Sunday, March 8, 2015

The Normalcy of Preaching

A while back, I read a blog that said that preaching was always reserved for unbelieving audiences and  that it isn't presented in scripture as something that is normal among believers.  I thought I'd write out a few thoughts in response to that idea.  These are thoughts I've had floating around in my head for some time and I thought I should just blog them.

Note: This post was done without doing any study on the preaching words used in the NT.  I understand that the majority of them are probably used in the context of evangelism (but see the objection/response at the end) . I also haven't done any reading on the topic.  So I'm sure there's more to be said that I'm just not thinking about.

Here are my main supporting arguments for the normalcy of preaching as an ongoing activity in believing congregations.

(1) The pastors were paid to preach.  1 Tim 5:17 says "Let the elders who rule well be considered worthy of double honor, especially those who labor in preaching and teaching."  The word "honor" there had connotations of pay.  And even if it doesn't, the primary job of the elders is to "equip the saints" for the work of the ministry (Eph 4:12).  Putting two and two together, pastors are paid to preach to Christians.

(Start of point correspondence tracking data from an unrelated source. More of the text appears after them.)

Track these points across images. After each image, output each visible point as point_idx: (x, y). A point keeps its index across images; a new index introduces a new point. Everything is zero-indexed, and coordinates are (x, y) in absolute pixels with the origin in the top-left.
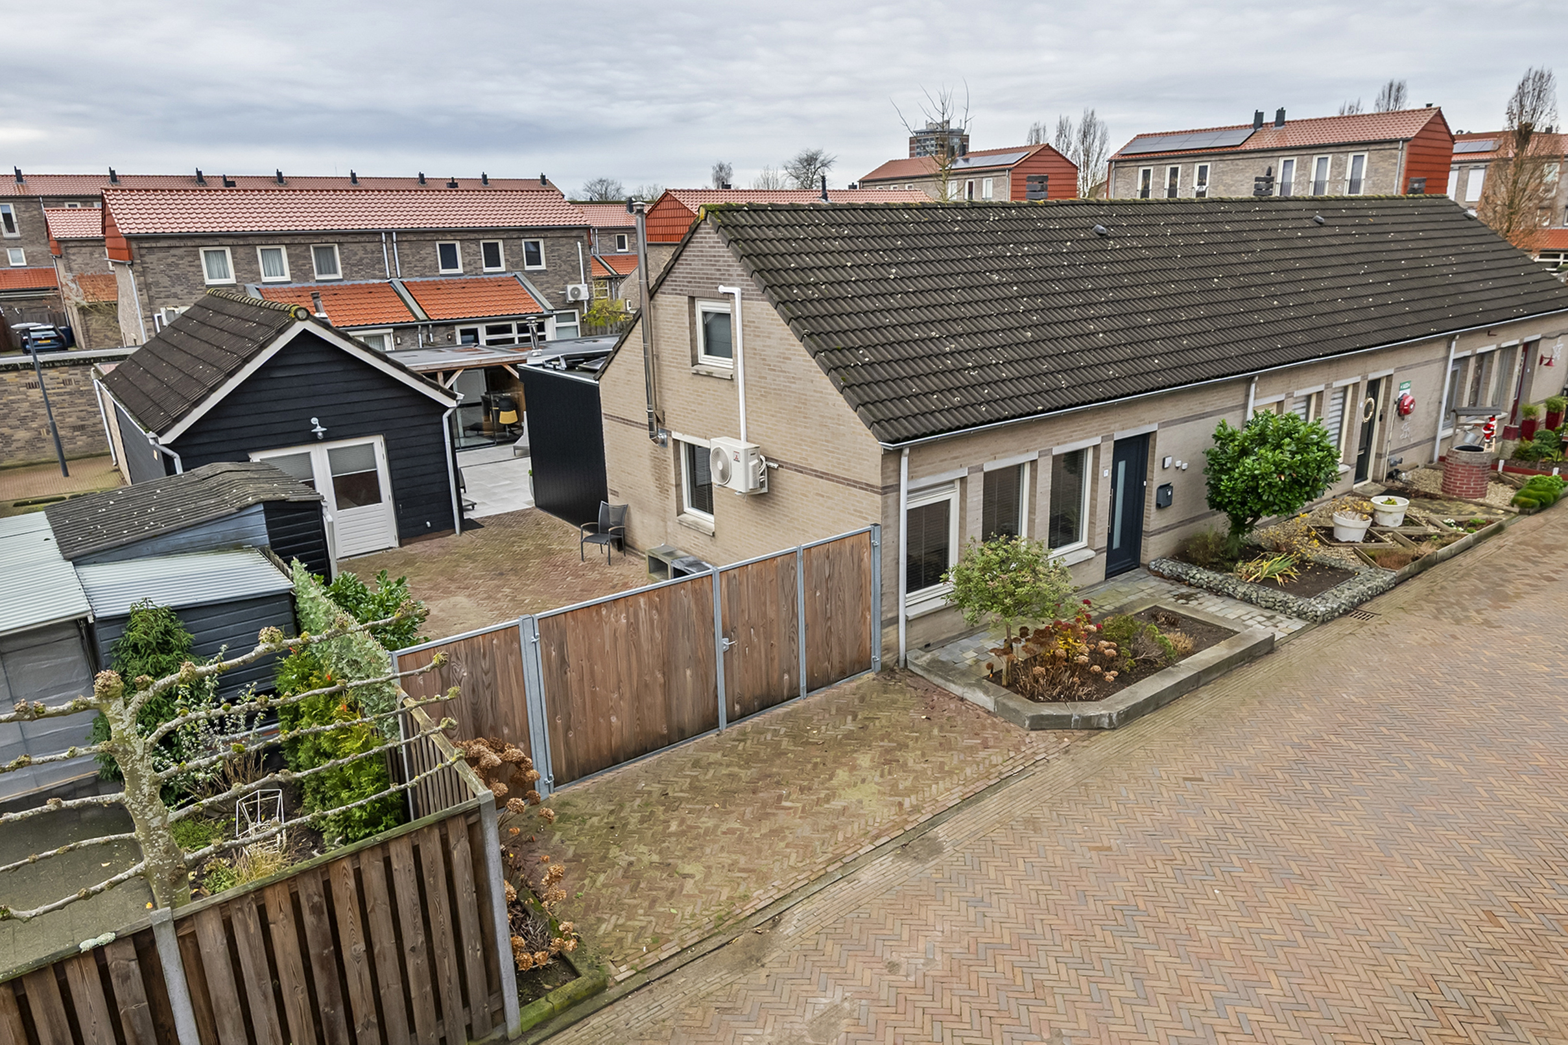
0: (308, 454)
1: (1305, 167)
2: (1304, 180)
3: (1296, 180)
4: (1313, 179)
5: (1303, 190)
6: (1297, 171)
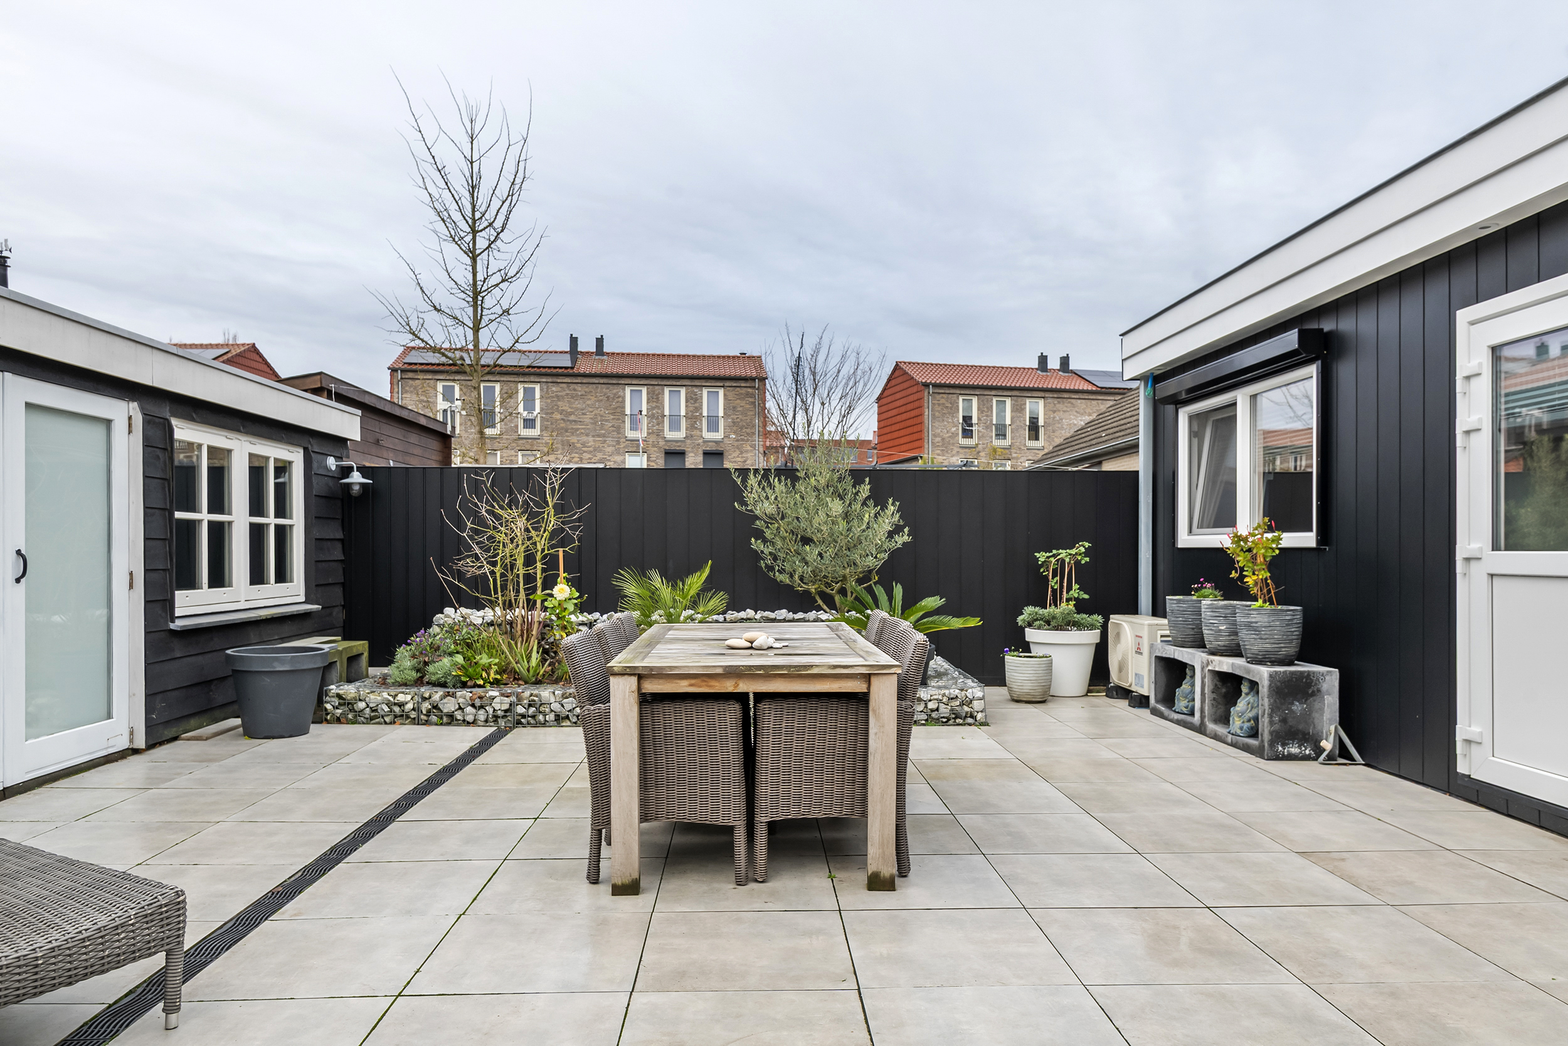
1: (658, 398)
2: (658, 413)
3: (648, 412)
4: (667, 412)
5: (658, 424)
6: (648, 403)
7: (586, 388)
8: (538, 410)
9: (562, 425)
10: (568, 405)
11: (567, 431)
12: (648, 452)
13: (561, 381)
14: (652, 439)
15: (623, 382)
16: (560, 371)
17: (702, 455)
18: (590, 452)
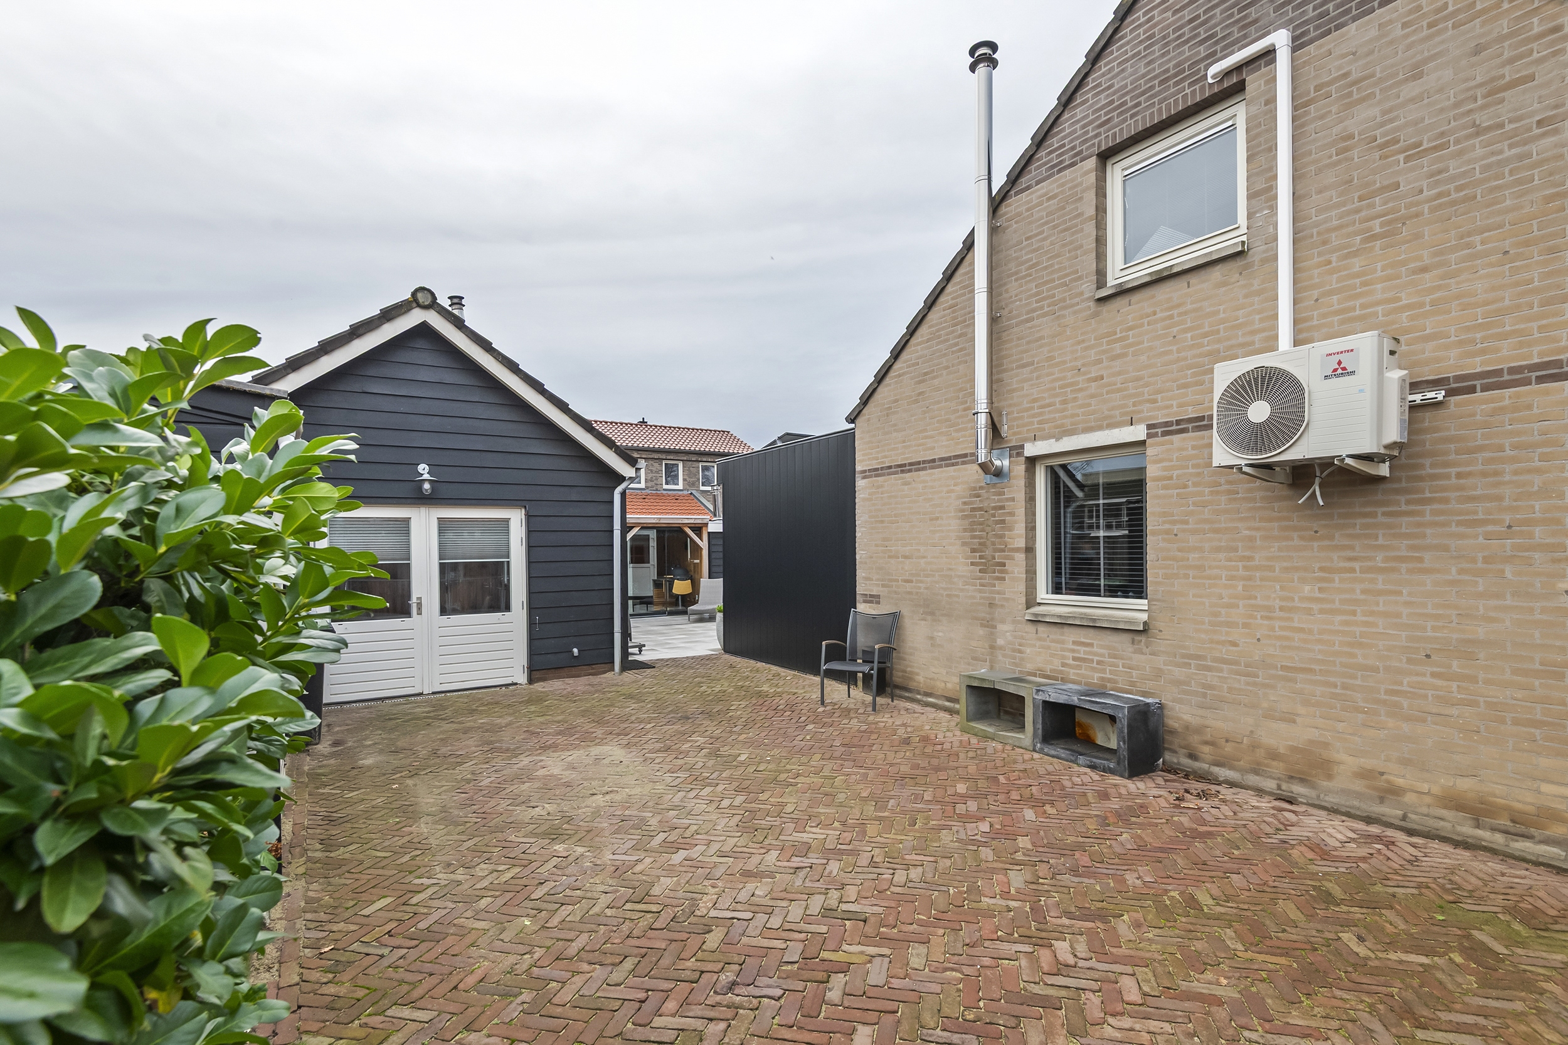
0: (407, 521)
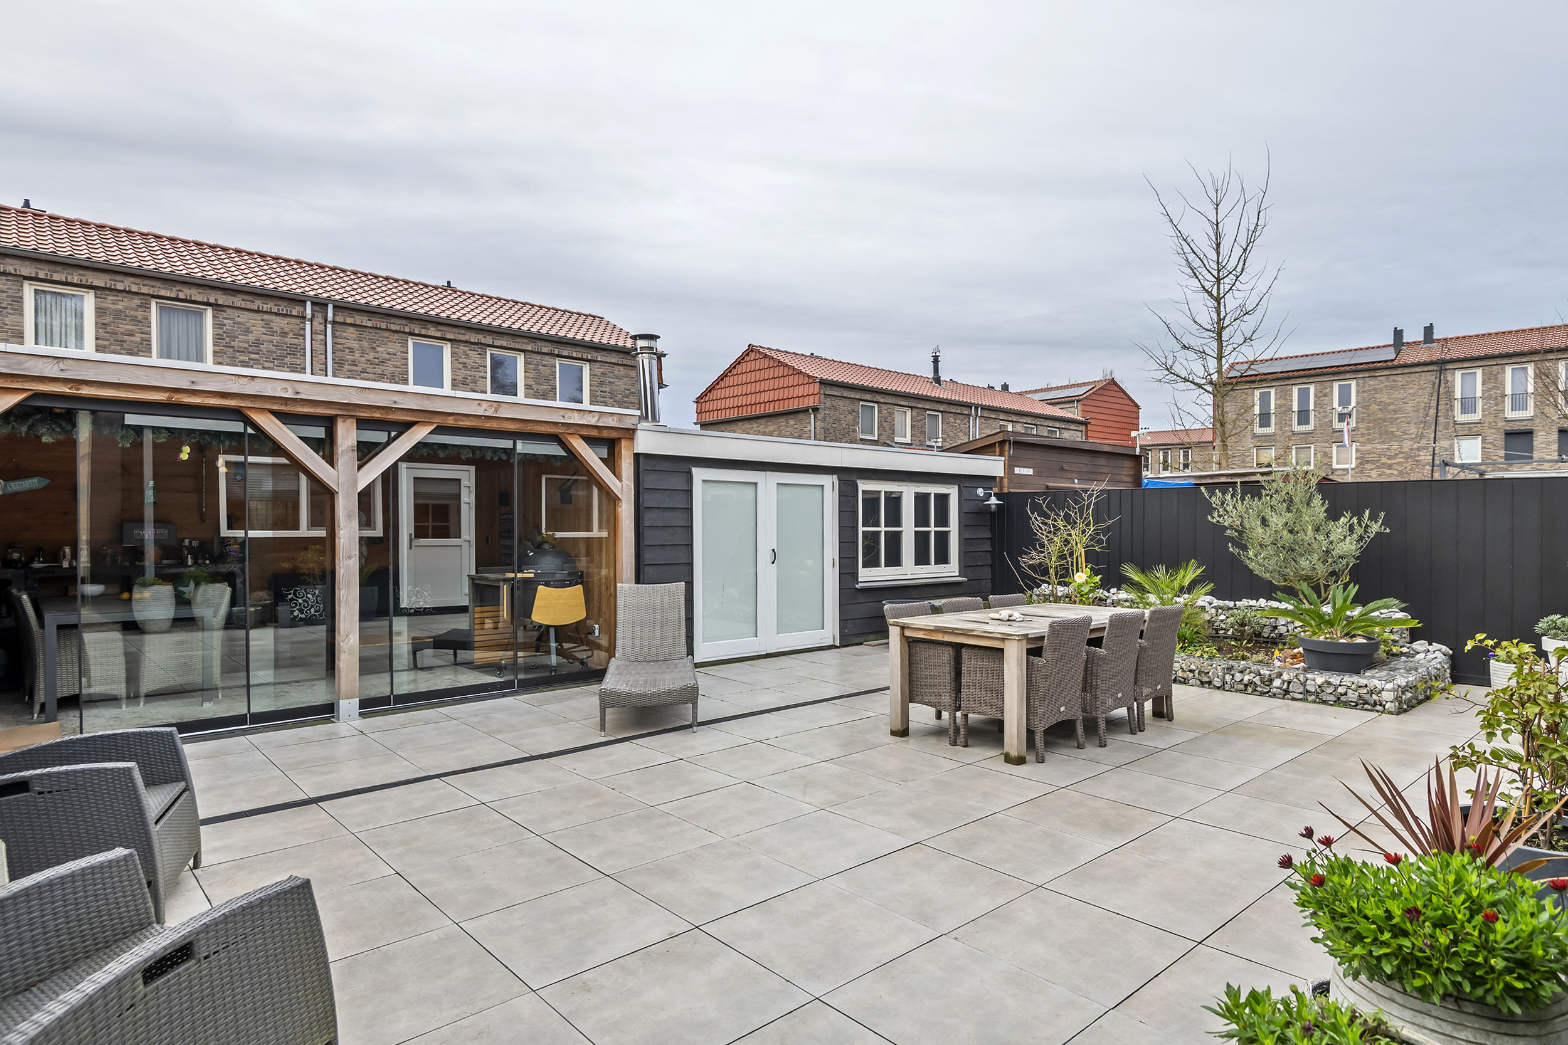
1: (1496, 379)
2: (1496, 393)
3: (1483, 394)
4: (1508, 391)
5: (1497, 405)
6: (1483, 384)
7: (1407, 378)
8: (1353, 404)
9: (1380, 416)
10: (1386, 396)
11: (1385, 421)
12: (1483, 434)
13: (1379, 374)
14: (1490, 419)
15: (1452, 367)
16: (1379, 364)
17: (1557, 433)
18: (1412, 439)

(2) The church in Rome. Paul was eager to preach the gospel to Christians in Rome.
 - In Romans 1:15, Paul says "So I am eager to preach the gospel to you also who are in Rome." Who is he talking to?  He's talking to Christians.  Christians need the gospel preached to them.
 - In Romans 16:25, Paul says "Now to him who is able to strengthen you according to my gospel and the preaching (κήρυγμα) of Jesus Christ."  Again, the "you" is referring to the church in Rome.  And, as Moo points out, is a further definition of "my gospel" (Moo: "the και is explicative").  So the normal ongoing Christian life is supposed to be strengthened by the preaching of the gospel.

(3) The public readings.  We know that Paul's epistles were read in the house churches.  These are well-thought-out passages that would have taken a while to read.  Also, the entire book of Hebrews is thought, by many scholars, to be a sermon.

Objection: But why doesn't Acts say more about it?  I mean, if you had people preaching at the Lord's-day gathering, then why doesn't Acts say more about it?

Response: First of all, the focus of Acts was on the Lordship of Christ in the advance of the gospel, so you wouldn't expect as much attention to be given to steady-state ministry and what it looked like.  But second of all, preaching in synagogue services was normal, so this wouldn't have been news to Luke's audience.  The similarities between churches and synagogues were so similar that Jesus actually labels one of the heretical churches a "synagogue" (Rev. 3: 9).  The idea being "you all look like a church, but your teaching lacks the authentic gospel.  You're not a church, you're just a place where the teaching of Satan can be propagated - a synagogue of satan."  So it is not unusual that Luke doesn't spend more time on the subject as (1) steady-state ministry wasn't his focus, and (2) it was nothing new.